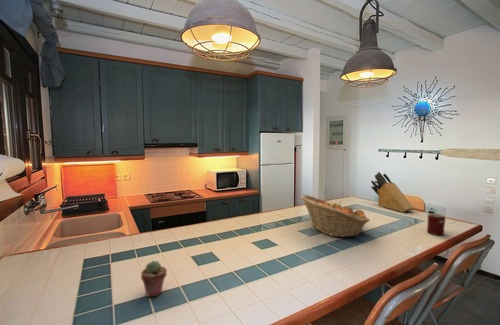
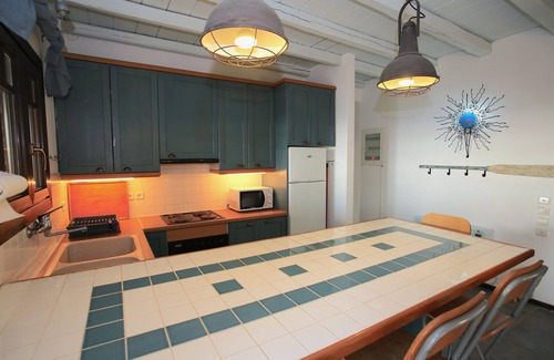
- knife block [370,171,415,213]
- fruit basket [300,194,371,238]
- potted succulent [140,260,168,298]
- mug [426,212,446,236]
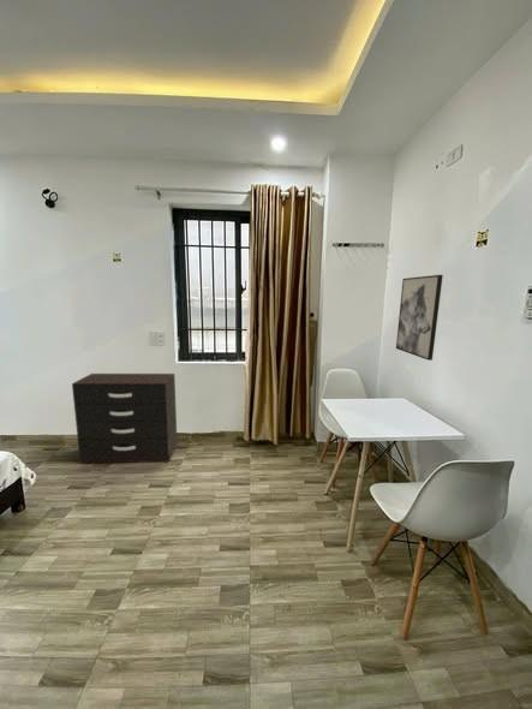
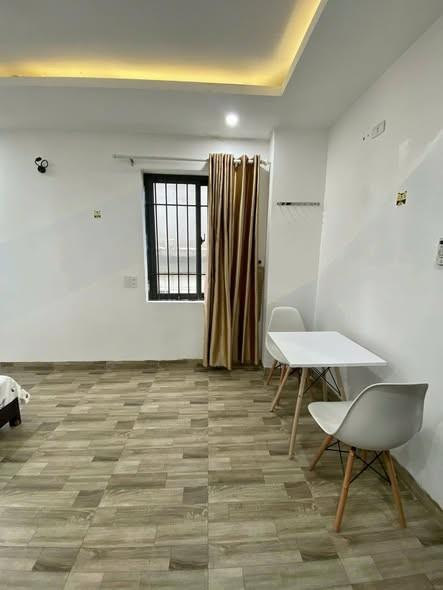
- wall art [395,274,444,362]
- dresser [71,373,179,465]
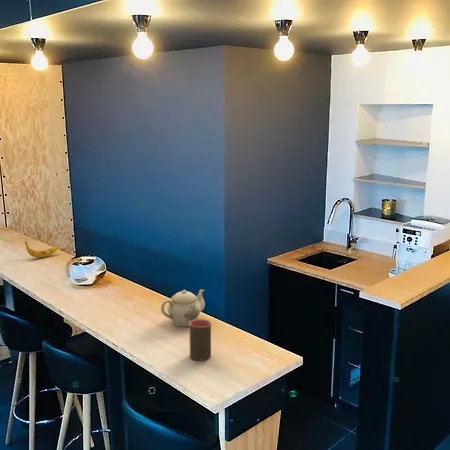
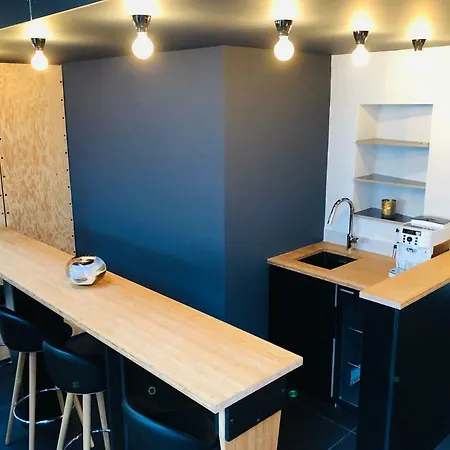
- teapot [160,288,206,327]
- banana [24,241,60,259]
- cup [189,318,212,361]
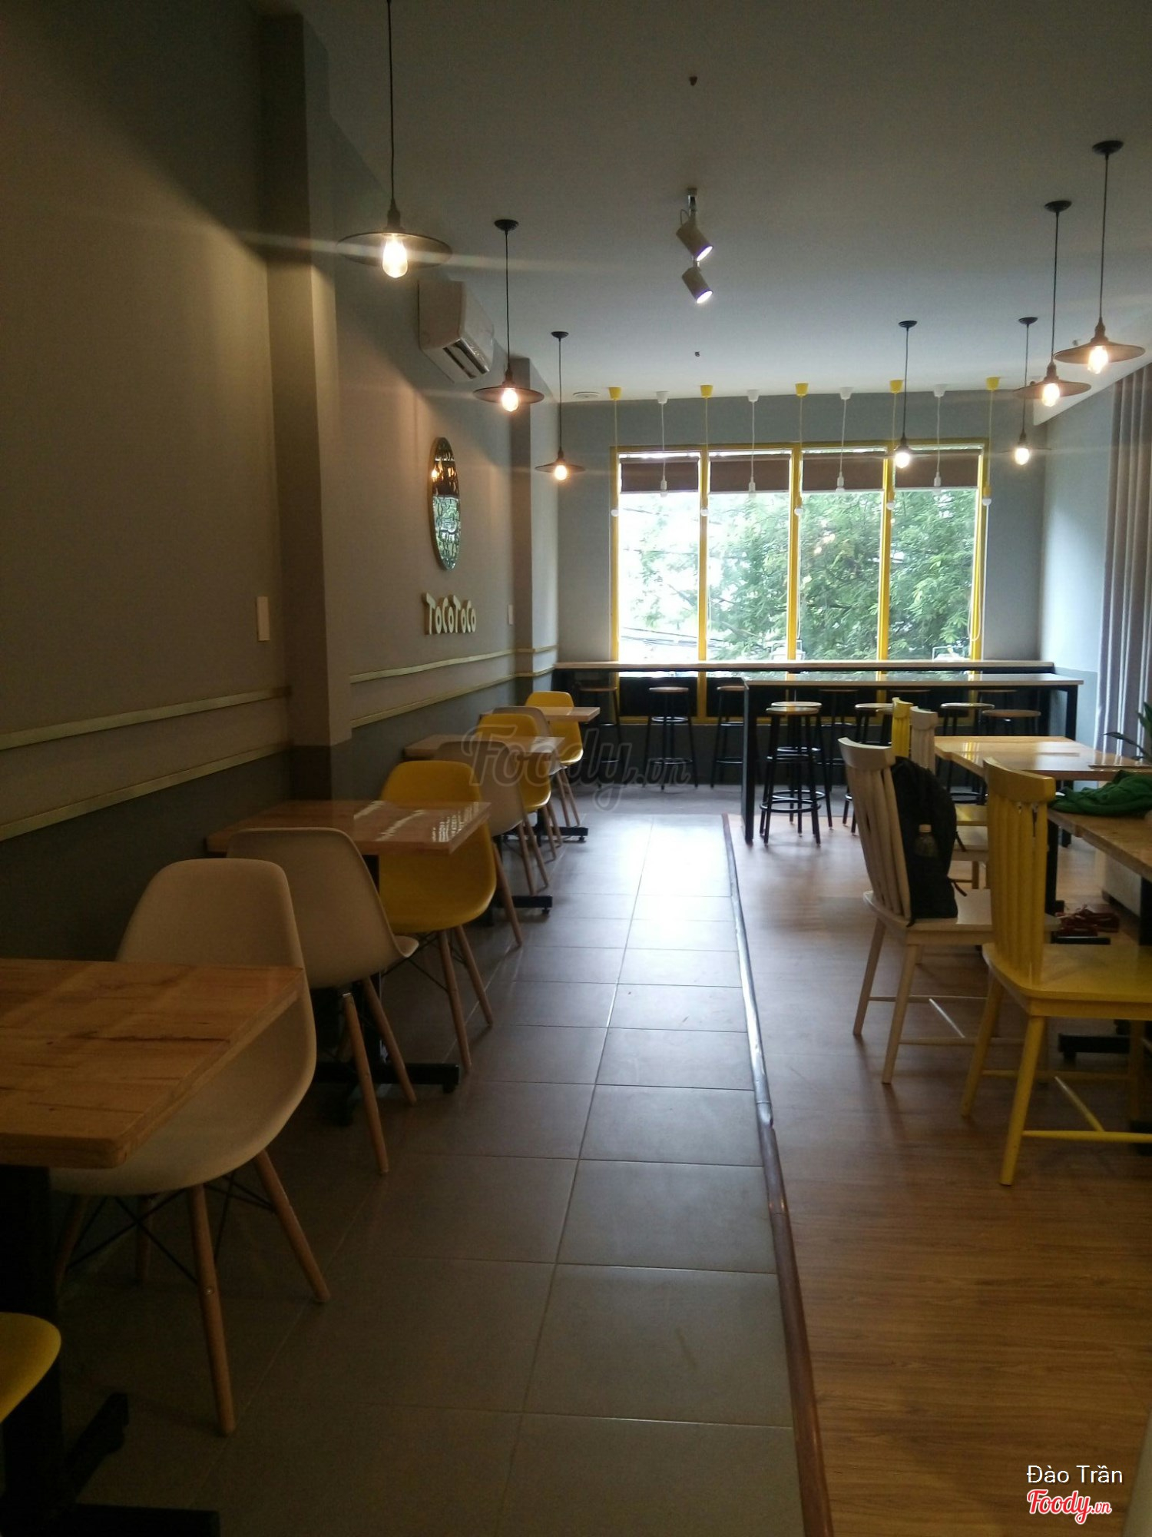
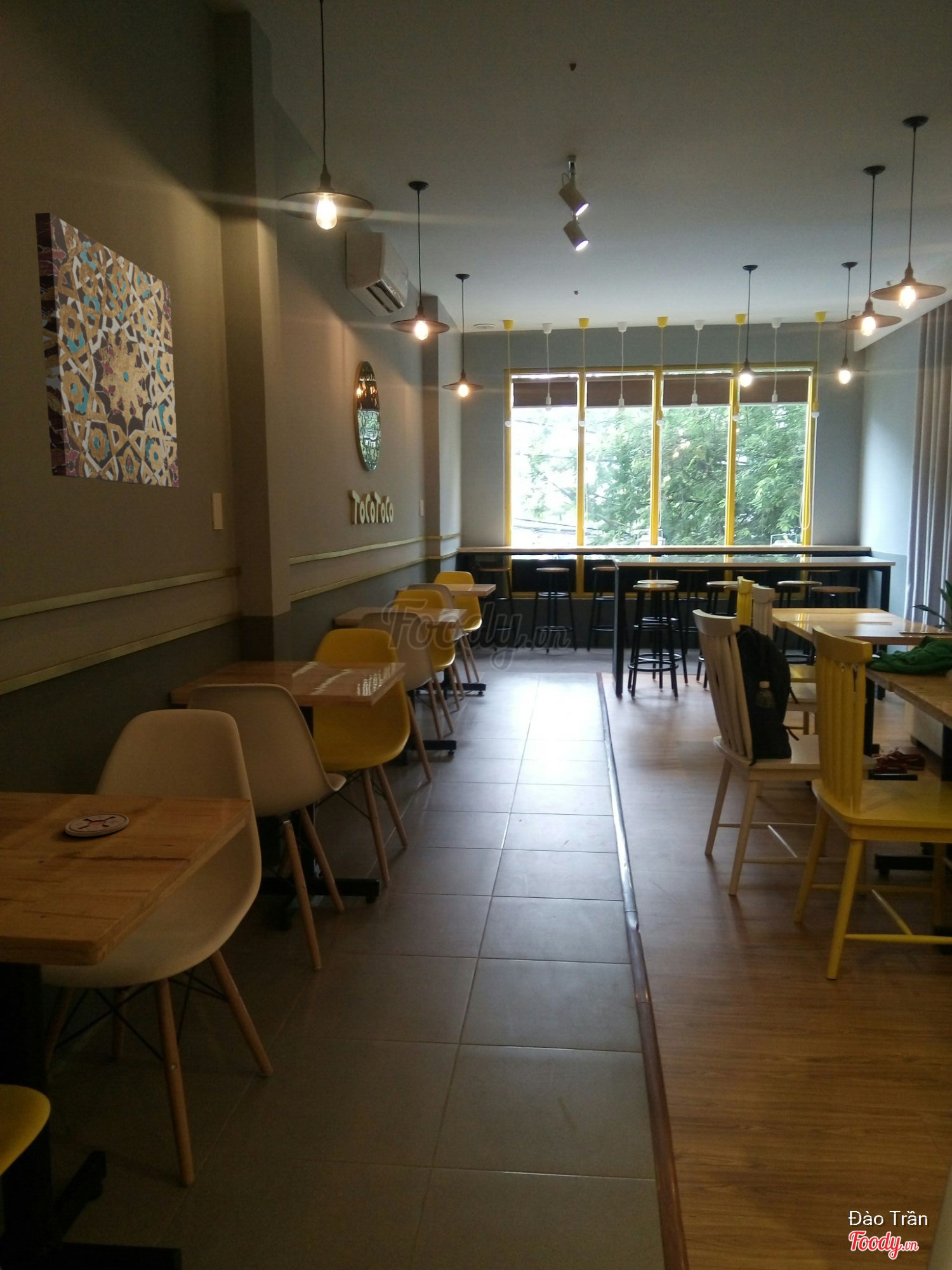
+ coaster [64,813,129,838]
+ wall art [34,212,180,488]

• TASK TO CARRY OUT: Every entry above needs to be duplicated precisely, and none of the pictures should appear.

• OUTPUT:
- knife block [370,171,415,213]
- fruit basket [300,194,371,238]
- potted succulent [140,260,168,298]
- mug [426,212,446,236]
- wall art [395,274,444,362]
- dresser [71,373,179,465]
- teapot [160,288,206,327]
- banana [24,241,60,259]
- cup [189,318,212,361]
+ coaster [64,813,129,838]
+ wall art [34,212,180,488]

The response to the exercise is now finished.